Well, it’s my favourite today. As we approach the 1,000th article on The Blank Screen – and as we have exceeded 250,000 words – I’ve been compiling a book. You’ve nominated articles, I’ve studied the statistics and I’ve just re-read everything. It’s been rather fun but sometimes you read something now in a very different way to how you saw it at the time.

That’s happened with one particular piece and right now this is one reason I’m calling it my favourite.

Originally, I wrote this short piece about how writer Dar Williams basically disagrees with everything I say:

I’ve said this before: I wouldn’t kill to write like songwriter Dar Williams, but I’d maim. She has a fine and long body of work, a now substantial discography but interestingly, she’s against being disciplined and productive.

Dar Williams: I don’t force lines, and I don’t force myself to write every day, and somehow out of that came seven albums that don’t, to me, feel forced. And that’s the only thing I’ll boast about is that there’s nothing about it that to me sounds like I said, “I have to write for 2 hours a day,” with lines where there were no inspiration.

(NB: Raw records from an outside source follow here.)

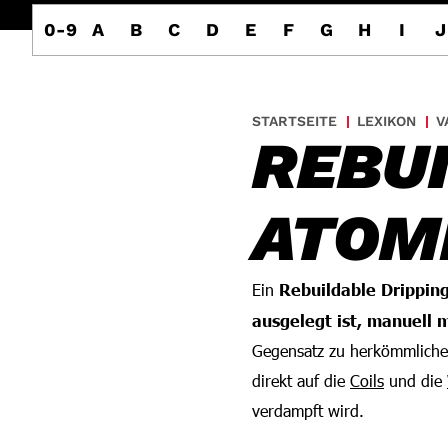
0-9
A
B
C
D
E
F
G
H
I
J
STARTSEITE
LEXIKON
V
REBUI
ATOMI
Ein
Rebuildable Drippin
ausgelegt ist, manuell 
Gegensatz zu herkömmlichen
direkt auf die
Coils
und die
verdampft wird.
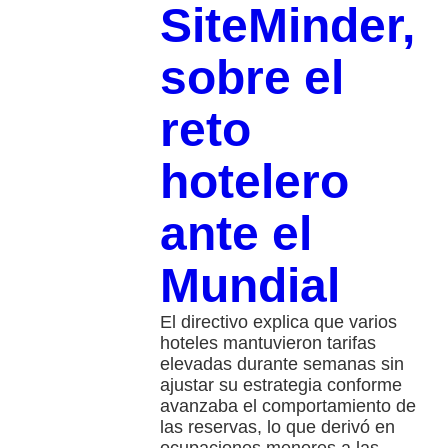
SiteMinder,
sobre el
reto
hotelero
ante el
Mundial
El directivo explica que varios
hoteles mantuvieron tarifas
elevadas durante semanas sin
ajustar su estrategia conforme
avanzaba el comportamiento de
las reservas, lo que derivó en
ocupaciones menores a las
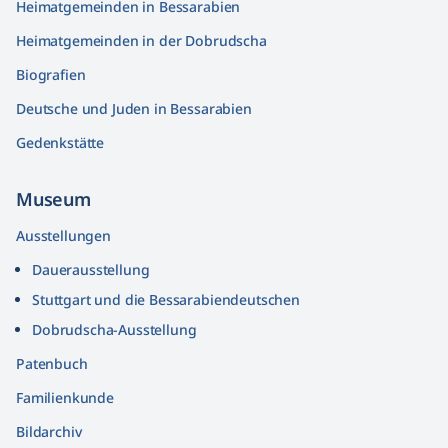
Heimatgemeinden in Bessarabien
Heimatgemeinden in der Dobrudscha
Biografien
Deutsche und Juden in Bessarabien
Gedenkstätte
Museum
Ausstellungen
Dauerausstellung
Stuttgart und die Bessarabiendeutschen
Dobrudscha­-Ausstellung
Patenbuch
Familienkunde
Bildarchiv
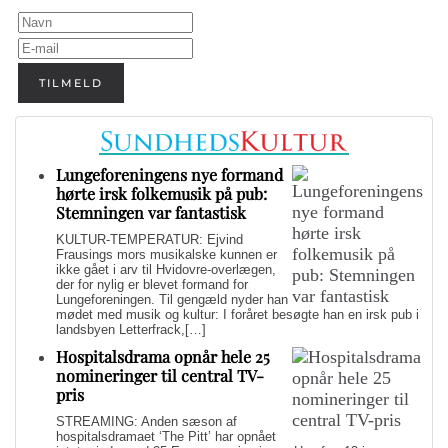
TILMELD
Lungeforeningens nye formand
hørte irsk folkemusik på pub:
Stemningen var fantastisk
KULTUR-TEMPERATUR: Ejvind
Frausings mors musikalske kunnen er
ikke gået i arv til Hvidovre-overlægen,
der for nylig er blevet formand for
Lungeforeningen. Til gengæld nyder han
mødet med musik og kultur: I foråret besøgte han en irsk pub i
landsbyen Letterfrack,[…]
Hospitalsdrama opnår hele 25
nomineringer til central TV-
pris
STREAMING: Anden sæson af
hospitalsdramaet ‘The Pitt’ har opnået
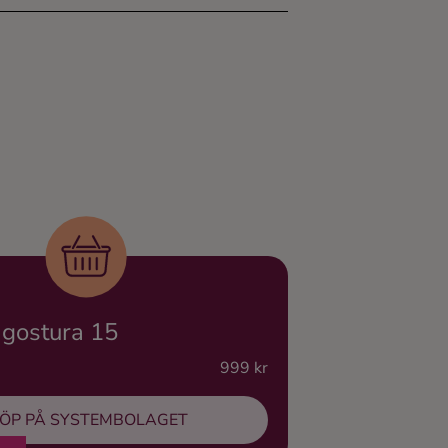
gostura 15
999 kr
ÖP PÅ SYSTEMBOLAGET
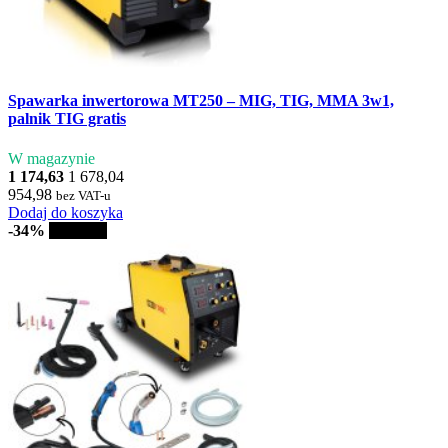
Spawarka inwertorowa MT250 – MIG, TIG, MMA 3w1,
palnik TIG gratis
W magazynie
1 174,63
1 678,04
954,98
bez VAT-u
Dodaj do koszyka
-34%
Sprzedaż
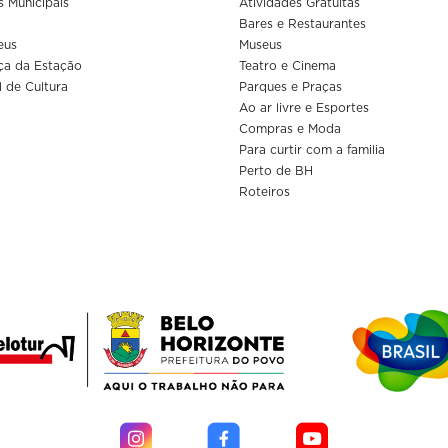
s Municipais
Atividades Gratuitas
Bares e Restaurantes
eus
Museus
ça da Estação
Teatro e Cinema
l de Cultura
Parques e Praças
Ao ar livre e Esportes
Compras e Moda
Para curtir com a familia
Perto de BH
Roteiros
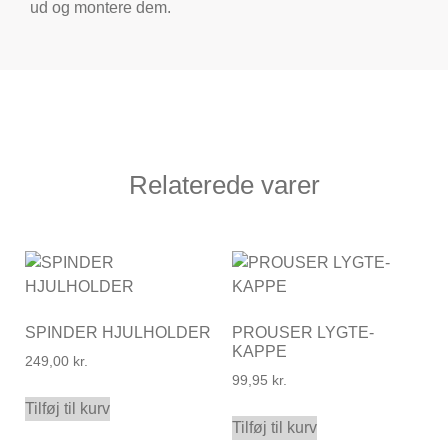
ud og montere dem.
Relaterede varer
SPINDER HJULHOLDER
PROUSER LYGTE-
KAPPE
249,00
kr.
99,95
kr.
Tilføj til kurv
Tilføj til kurv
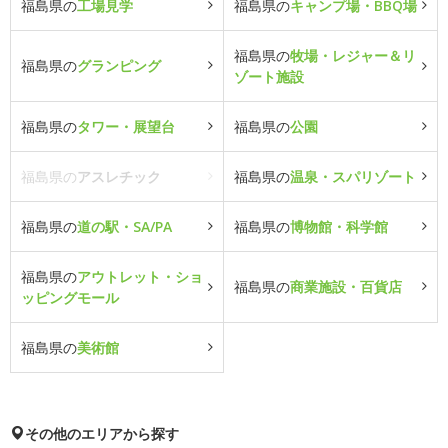
福島県の
工場見学
福島県の
キャンプ場・BBQ場
福島県の
牧場・レジャー＆リ
福島県の
グランピング
ゾート施設
福島県の
タワー・展望台
福島県の
公園
福島県の
アスレチック
福島県の
温泉・スパリゾート
福島県の
道の駅・SA/PA
福島県の
博物館・科学館
福島県の
アウトレット・ショ
福島県の
商業施設・百貨店
ッピングモール
福島県の
美術館
その他のエリアから探す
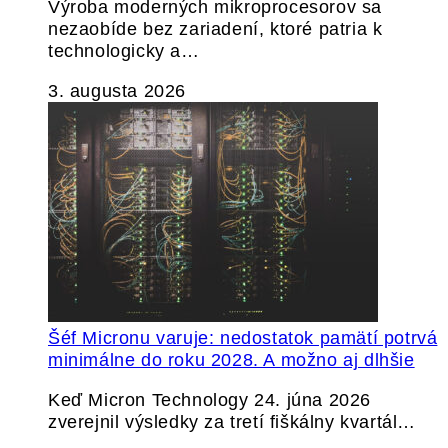
Výroba moderných mikroprocesorov sa
nezaobíde bez zariadení, ktoré patria k
technologicky a…
3. augusta 2026
Šéf Micronu varuje: nedostatok pamätí potrvá
minimálne do roku 2028. A možno aj dlhšie
Keď Micron Technology 24. júna 2026
zverejnil výsledky za tretí fiškálny kvartál…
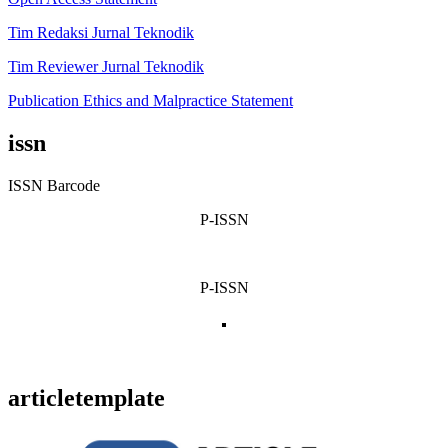
Tim Redaksi Jurnal Teknodik
Tim Reviewer Jurnal Teknodik
Publication Ethics and Malpractice Statement
issn
ISSN Barcode
P-ISSN
P-ISSN
articletemplate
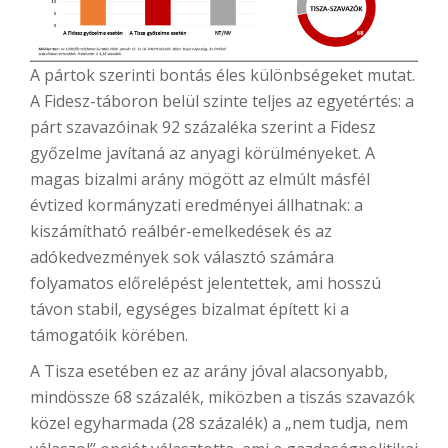
A pártok szerinti bontás éles különbségeket mutat.
A Fidesz-táboron belül szinte teljes az egyetértés: a
párt szavazóinak 92 százaléka szerint a Fidesz
győzelme javítaná az anyagi körülményeket. A
magas bizalmi arány mögött az elmúlt másfél
évtized kormányzati eredményei állhatnak: a
kiszámítható reálbér-emelkedések és az
adókedvezmények sok választó számára
folyamatos előrelépést jelentettek, ami hosszú
távon stabil, egységes bizalmat épített ki a
támogatóik körében.
A Tisza esetében ez az arány jóval alacsonyabb,
mindössze 68 százalék, miközben a tiszás szavazók
közel egyharmada (28 százalék) a „nem tudja, nem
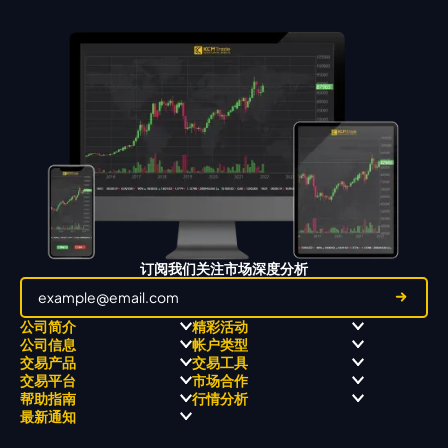
订阅我们关注市场深度分析
公司简介
精彩活动
公司信息
帐户类型
关于
职业高尔夫 x 飘移队
交易产品
交易工具
关于 KCM Group
飘移队
经营理念
ECN 账户
交易平台
市场合作
三大优势
全球高尔夫锦标赛
公开信息与风险披露
STP 账户
Forex
信号中心
帮助指南
行情分析
奖项和成就
公司新闻
账户比较
贵金属
行情宝
MetaTrader 4
合作伙伴
最新通知
视频库
能源
Trading Central
MetaTrader 5
热门问题
市场分析团队
指数
EA支持
MT4教学 及 常见问题
行情分析 - 每日更新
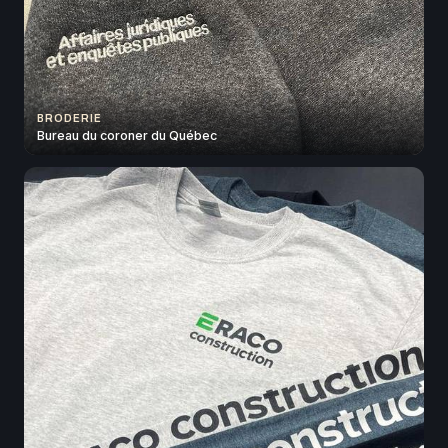
BRODERIE
Bureau du coroner du Québec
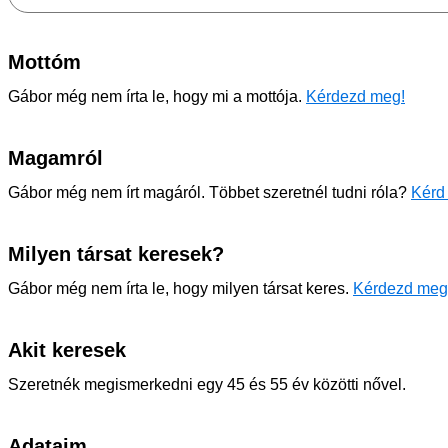
Mottóm
Gábor még nem írta le, hogy mi a mottója.
Kérdezd meg!
Magamról
Gábor még nem írt magáról. Többet szeretnél tudni róla?
Kérd 
Milyen társat keresek?
Gábor még nem írta le, hogy milyen társat keres.
Kérdezd meg
Akit keresek
Szeretnék megismerkedni egy 45 és 55 év közötti nővel.
Adataim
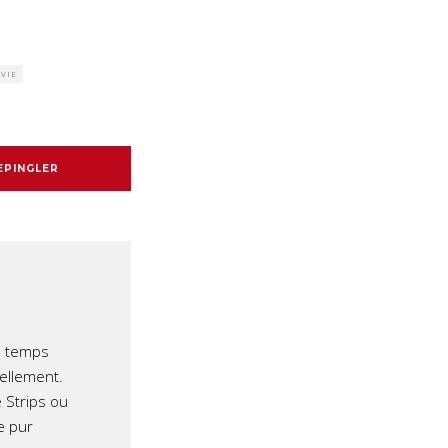
RVIE
EPINGLER
e temps
iellement.
 Strips ou
e pur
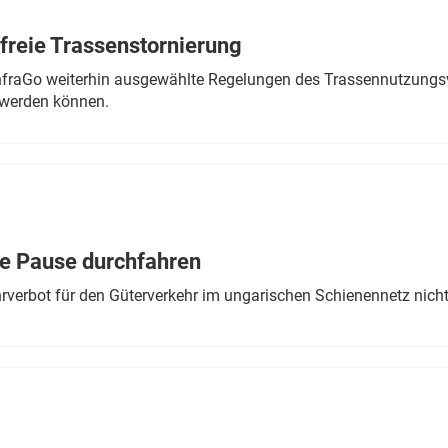
freie Trassenstornierung
nfraGo weiterhin ausgewählte Regelungen des Trassennutzungsv
werden können.
ne Pause durchfahren
rverbot für den Güterverkehr im ungarischen Schienennetz nich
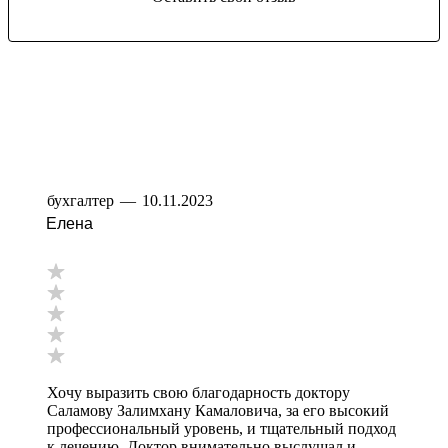
бухгалтер
—
10.11.2023
Елена
Хочу выразить свою благодарность доктору
Саламову Залимхану Камаловича, за его высокий
профессиональный уровень, и тщательный подход
к лечению. Доктор внимательно выслушал и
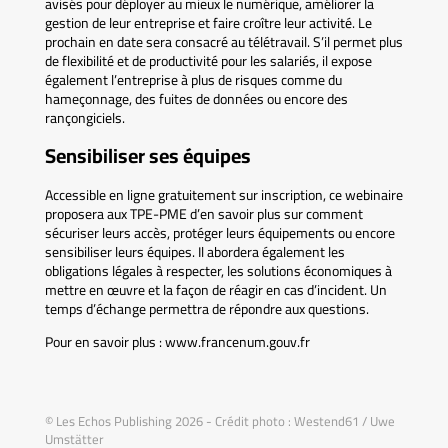
avisés pour déployer au mieux le numérique, améliorer la
gestion de leur entreprise et faire croître leur activité. Le
prochain en date sera consacré au télétravail. S’il permet plus
de flexibilité et de productivité pour les salariés, il expose
également l’entreprise à plus de risques comme du
hameçonnage, des fuites de données ou encore des
rançongiciels.
Sensibiliser ses équipes
Accessible en ligne gratuitement sur inscription, ce webinaire
proposera aux TPE-PME d’en savoir plus sur comment
sécuriser leurs accès, protéger leurs équipements ou encore
sensibiliser leurs équipes. Il abordera également les
obligations légales à respecter, les solutions économiques à
mettre en œuvre et la façon de réagir en cas d’incident. Un
temps d’échange permettra de répondre aux questions.
Pour en savoir plus : www.francenum.gouv.fr
© Les Echos Publishing 2026 - Crédit photo : Westend61 / Uwe
Umstätter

Dar Williams on Productivity and Creativity – William Gallagher, The Blank Screen (15 July 2014)

That did and that still does tickle me: a woman whose writing I admire and rate, an artist who has produced a considerable body of work, fundamentally disagrees with what I say about getting on with it.

Except now, just five weeks later, I re-read that and instead what has had me thinking all day is this other quote from her in the same piece:

Dar Williams: Well, when I was in college, I put a stick-it on my computer, which was huge, that said, “Whatever you do is enough.” I had totally lost my mind, and I was coming back from that. So I would say to myself, you know, you’re supposed to do a ten-page paper, if you do one page you’ll get a D+. If you do two pages, you’ll get a C-, or if you do three pages you’ll get a C-. So that’s all better than an F, so why don’t you do a page?

At times I don’t do anything because I don’t think I can finish it or because I don’t think I can do it well enough. But she’s right, isn’t she? Doing something, it’s always better than not doing anything.